Jeffrey LewisHobson at ACA

The Arms Control Association posted the prepared remarks by Representative David Hobson (right) from lunch on Friday.

Dave Ruppe summarizes of what he called a “scathing speech” in Global Security Newswire.

One thing I would add to Dave’s excellent coverage—and that isn’t in Hobson’s prepared remarks—were a couple of references Hobson made to starting a dialogue about the role of nuclear weapons. At one point, in his prepared remarks, Hobson asks pointedly, “Why are we still preparing to fight the last war?”

The best statement on moving past the Cold War is the National Academies 1997 study, The Future of U.S. Nuclear Weapons Policy. That study concluded:

This committee has concluded that the dilemmas and dangers of nuclear deterrence as practiced by the United States in the past can and should be alleviated in the post-Cold War security environment by confining such deterrence to the core function of deterring nuclear attack, or coercion by threat of nuclear attack, against the United States or its allies.

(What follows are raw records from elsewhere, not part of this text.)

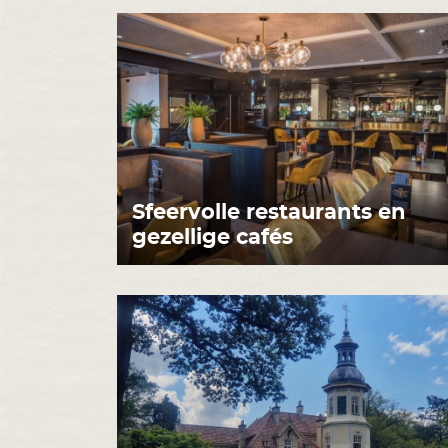
Sfeervolle restaurants en
gezellige cafés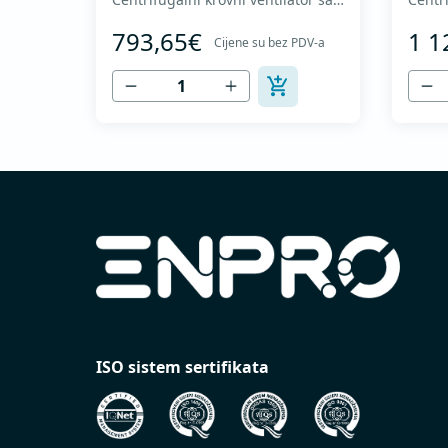
nazad zakrivljenim radnim kolom i
nazad
793,65€
1 1
vertikalnim izduvavanjem - Motor
verti
Cijene su bez PDV-a
van struje vazduha - Maksimalan
van s
protok vazduha: do 1.720 m3/h -
proto
Za kontinualan rad sa
Za ko
temperaturama do 120 °C - Odvod
tempe
vazduha sa zaštitnom rešetkom -
vazdu
Ventilatorsk...
Ventil
ISO sistem sertifikata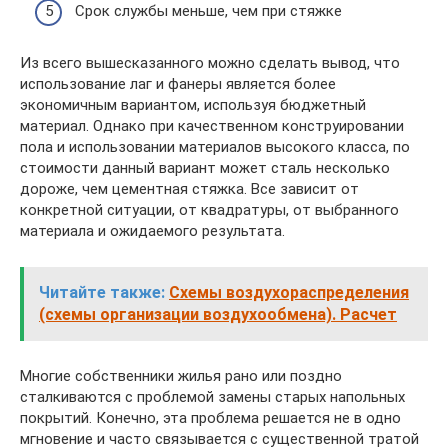
Срок службы меньше, чем при стяжке
Из всего вышесказанного можно сделать вывод, что
использование лаг и фанеры является более
экономичным вариантом, используя бюджетный
материал. Однако при качественном конструировании
пола и использовании материалов высокого класса, по
стоимости данный вариант может сталь несколько
дороже, чем цементная стяжка. Все зависит от
конкретной ситуации, от квадратуры, от выбранного
материала и ожидаемого результата.
Читайте также:
Схемы воздухораспределения
(схемы организации воздухообмена). Расчет
Многие собственники жилья рано или поздно
сталкиваются с проблемой замены старых напольных
покрытий. Конечно, эта проблема решается не в одно
мгновение и часто связывается с существенной тратой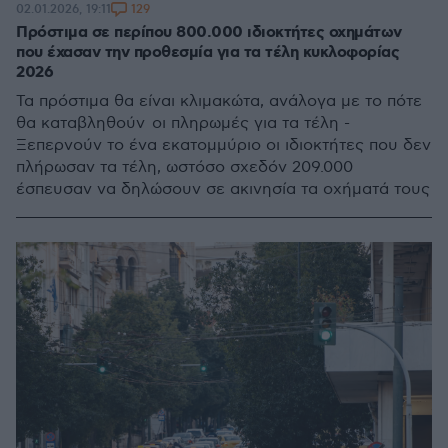
129
02.01.2026, 19:11
Πρόστιμα σε περίπου 800.000 ιδιοκτήτες οχημάτων
που έχασαν την προθεσμία για τα τέλη κυκλοφορίας
2026
Τα πρόστιμα θα είναι κλιμακώτα, ανάλογα με το πότε
θα καταβληθούν οι πληρωμές για τα τέλη -
Ξεπερνούν το ένα εκατομμύριο οι ιδιοκτήτες που δεν
πλήρωσαν τα τέλη, ωστόσο σχεδόν 209.000
έσπευσαν να δηλώσουν σε ακινησία τα οχήματά τους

That is, the United States would no longer threaten to respond with nuclear weapons against conventional, chemical, or biological attacks.

Given adequate conventional forces, the active and conspicuous role given to nuclear weapons during the Cold War can be greatly reduced without significant adverse effect on the probability of major war or on this country’s ability to deal effectively with regional conflicts where its vital interests and those of its allies are at stake.

The committee believes that Russia and the other nuclear weapons states can be persuaded to reach a comparable conclusion.


  1. J. (History)

    While I agree with the report, one has to wonder why then the Clinton administration continued with its “kill CB weapons sites with nukes” policy, which was continued by the Bush administration. I think it’s an overblown interpretation of including CB weapons as WMDs and thinking it’s okay then to use nukes on CB weapons sites. If only we could decouple CB weapons from the WMD definition. As you say, we’re not in the Cold War anymore. Not too many nations with massive stockpiles of CB weapons.